- Born: 16 February 1877 Lampeter
- Died: 17 October 1964 (aged 87)

= Watcyn Samuel Jones =

Welsh agricultural administrator (1877–1964)

Watcyn Samuel Jones (16 February 1877 – 17 October 1964) was a prominent Welsh agricultural administrator and principal of a theological college.

== Education ==
Jones was born in Lampeter to Rees Cribin Jones, a Unitarian church minister, and Mari Jones, his wife. He was the only survivor of four born children. He attended Lampeter school for a short time between 1890 and 1892. and Rev. David Evans' school at Cribyn between 1892 and 1894. He also briefly attended Llanybydder Grammar school, before he was enrolled into the Presbyterian College, Carmarthen toward the end of 1894. Whilst there he showed a keen interest in science and was the last student at the college to sit the science exam before studies were limited to matters of theology in 1895. He decided to withdraw from theological studies and instead decided to study a degree in art at Aberystwyth University (1895–1900). Due to his mother's illness, he postponed his studies before eventually obtaining a degree from Bangor University in 1902. He went on to study agriculture at Bangor, Aberystwyth and St John's College, Oxford and gained a reputation as an authority on the anatomy of trees. He published a standard textbook, Timbers, their structure and identification (1924). He contributed on the subject to Chambers’ Encyclopaedia in 1927.

== Career ==
In 1913 he returned to Wales to be near to his elderly father. Joining the civil service, he was appointed chief inspector of the Welsh office of the Board of Agriculture. For twenty-five years in this role, he developed agricultural education, and founded Wales' four agricultural institutions. He was presented with a M.A. degree in 1918 from his college in Oxford, and was given an M.Sc. the same year.

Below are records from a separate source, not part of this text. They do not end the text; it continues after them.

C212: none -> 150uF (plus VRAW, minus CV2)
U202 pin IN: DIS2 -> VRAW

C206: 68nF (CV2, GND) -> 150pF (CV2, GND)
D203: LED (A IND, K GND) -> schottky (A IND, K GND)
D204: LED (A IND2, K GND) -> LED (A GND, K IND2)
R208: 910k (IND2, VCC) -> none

In 1937, aged 60, he resigned from the Ministry of Agriculture and accepted a job as the Principal of the Presbyterian College, Carmarthen. Despite his lack of religious zeal, Jones was well received at the college and made efforts to reform and expand the institution.

Watcyn and his wife retired to Llandre near Aberystwyth, and he died aged 87 on October 17, 1964.